# Record excerpts
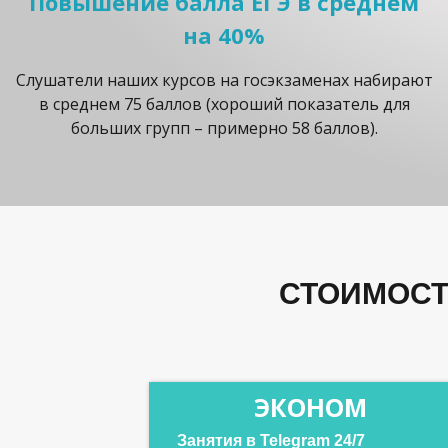
Повышение балла ЕГЭ в среднем
на 40%
Слушатели наших курсов на госэкзаменах набирают
в среднем 75 баллов (хороший показатель для
больших групп – примерно 58 баллов).
СТОИМОСТ
ЭКОНОМ
Занятия в Telegram 24/7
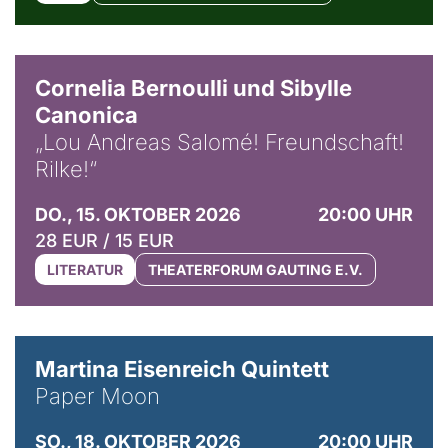
© Horst Stenzel
Cornelia Bernoulli und Sibylle
Canonica
„Lou Andreas Salomé! Freundschaft!
Rilke!“
DO., 15. OKTOBER 2026
20:00 UHR
28 EUR / 15 EUR
LITERATUR
THEATERFORUM GAUTING E.V.
© Mike Meyer
Martina Eisenreich Quintett
Paper Moon
SO., 18. OKTOBER 2026
20:00 UHR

# What is expected
Rewrite the text of these rows with every "OKTOBER" changed to "NOVEMBER", keeping everything else unchanged. Leave the pictures out.

# Solution
Повышение балла ЕГЭ в среднем
на 40%
Слушатели наших курсов на госэкзаменах набирают
в среднем 75 баллов (хороший показатель для
больших групп – примерно 58 баллов).
СТОИМОСТ
ЭКОНОМ
Занятия в Telegram 24/7
© Horst Stenzel
Cornelia Bernoulli und Sibylle
Canonica
„Lou Andreas Salomé! Freundschaft!
Rilke!“
DO., 15. NOVEMBER 2026
20:00 UHR
28 EUR / 15 EUR
LITERATUR
THEATERFORUM GAUTING E.V.
© Mike Meyer
Martina Eisenreich Quintett
Paper Moon
SO., 18. NOVEMBER 2026
20:00 UHR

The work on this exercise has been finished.